Een wiskundig model voor een gemengder personeelsbestand
Veel organisaties hebben een eenzijdig samengesteld personeelsbestand, terwijl diversiteit juist zo goed voor ze is. Australische en Nederlandse onderzoekers, onder wie Leidse psycholoog Romy van der Lee, ontwikkelden een op wiskundige modellering geschoeide oplossing. Ze publiceerden erover in PLoS One op 28 juli.
Scala aan mechanismen
Een gemengd personeelsbestand zorgt voor meer talent, creativiteit en een groter oplossend vermogen. Toch lukt het organisaties maar moeilijk om de diversiteit van hun personeelbestand te verbeteren. Een geslacht of etnische groep heeft de overhand. Dat komt door een scala aan mechanismen, zegt eerste auteur Kate O’Brien van de universiteit van Queensland, Australië. ‘Het gaat om sociale stereotypen, onbewuste vooroordelen, verantwoordelijkheden ten opzichte van familie, de cultuur binnen een bedrijf en achterstanden op het gebied van onderwijs van gemarginaliseerde groepen. Deze factoren kunnen elkaar versterken en tegenwerken, waardoor het heel moeilijk is om vast te stellen welke factoren die verandering blokkeren en ze vervolgens aan te pakken.’
Drie factoren als uitgangspunt
O’Brien, die een achtergrond heeft in het modelleren van complexe systemen, benadert het probleem pragmatisch. ‘Uiteindelijk hangt de samenstelling van het personeelsbestand af van de snelheid waarmee mensen aangesteld worden en vertrekken bij een organisatie, van de diversiteit van de sollicitanten, en de eventuele bias bij het aanstellen en laten vertrekken van mensen.’ De simpele ‘werknemersbegrotingbenadering’ die de auteurs ontwikkelden, richt zich op de eerste drie factoren. In hun studie laten de onderzoekers zien hoe deze indicatoren kunnen worden gebruikt om de knelpunten te ontwaren en ze al doende op te lossen.
Obstakels en kansen identificeren
Hoe gaat dat dan, ontsnappen uit de val? De onderzoekers ontwikkelden een raamwerk om de obstakels en kansen voor veranderingen te identificeren.
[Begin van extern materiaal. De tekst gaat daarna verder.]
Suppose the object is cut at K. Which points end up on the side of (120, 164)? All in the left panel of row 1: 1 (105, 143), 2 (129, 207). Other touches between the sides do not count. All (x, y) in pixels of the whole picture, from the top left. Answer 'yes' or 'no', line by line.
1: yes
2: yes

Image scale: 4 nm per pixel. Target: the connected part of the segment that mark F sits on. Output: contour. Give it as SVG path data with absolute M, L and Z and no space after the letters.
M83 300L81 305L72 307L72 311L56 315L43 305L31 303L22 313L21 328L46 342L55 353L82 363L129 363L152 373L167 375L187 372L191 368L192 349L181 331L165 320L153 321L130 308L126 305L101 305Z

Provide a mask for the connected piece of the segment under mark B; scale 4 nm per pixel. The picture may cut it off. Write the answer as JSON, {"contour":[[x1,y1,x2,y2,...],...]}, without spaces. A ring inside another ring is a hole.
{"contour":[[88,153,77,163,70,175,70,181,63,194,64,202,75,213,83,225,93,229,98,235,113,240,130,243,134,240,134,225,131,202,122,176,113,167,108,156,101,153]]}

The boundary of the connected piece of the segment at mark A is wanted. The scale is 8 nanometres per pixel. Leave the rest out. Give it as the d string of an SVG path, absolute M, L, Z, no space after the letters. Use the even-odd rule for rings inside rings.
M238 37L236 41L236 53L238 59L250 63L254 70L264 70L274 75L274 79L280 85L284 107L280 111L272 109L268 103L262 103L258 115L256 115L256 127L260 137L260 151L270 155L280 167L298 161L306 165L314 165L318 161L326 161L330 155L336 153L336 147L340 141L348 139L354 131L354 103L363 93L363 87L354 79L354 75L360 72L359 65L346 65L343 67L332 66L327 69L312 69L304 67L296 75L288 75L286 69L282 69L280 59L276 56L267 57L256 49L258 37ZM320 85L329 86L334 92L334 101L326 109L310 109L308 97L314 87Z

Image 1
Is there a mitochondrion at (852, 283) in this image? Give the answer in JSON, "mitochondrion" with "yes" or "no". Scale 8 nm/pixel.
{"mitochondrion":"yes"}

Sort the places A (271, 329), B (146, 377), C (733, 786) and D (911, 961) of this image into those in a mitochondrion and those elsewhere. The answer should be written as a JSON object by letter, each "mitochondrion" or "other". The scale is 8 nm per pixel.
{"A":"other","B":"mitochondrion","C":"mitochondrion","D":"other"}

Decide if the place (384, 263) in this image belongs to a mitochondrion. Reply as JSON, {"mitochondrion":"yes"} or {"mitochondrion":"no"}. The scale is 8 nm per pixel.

Het identificeren van de bias, het (onbewuste) vooroordeel staat hierin centraal. Het model demonstreert hoe een organisatie kan blijven hangen in een homogeen personeelsbestand als er sprake is van aanstellingsbias en vertrekbias.
Aanknopingspunten
Leids psychologe Romy van der Lee, een van de coauteurs legt uit: ‘Als sollicitanten van ondervertegenwoordigde groepen een kleinere kans hebben om aangenomen te worden en vervolgens vaker de organisatie verlaten, bijvoorbeeld omdat zij het werkklimaat als negatiever ervaren dan werknemers van de dominante groep, zal de diversiteit van het personeelsbestand ondanks pogingen van de organisatie niet verbeteren. Ons model kan dus inzicht verschaffen in de omvang van de aanstellingsbias en vertrekbias en daarmee aanknopingspunten bieden om de diversiteit van het personeelsbestand te bevorderen.’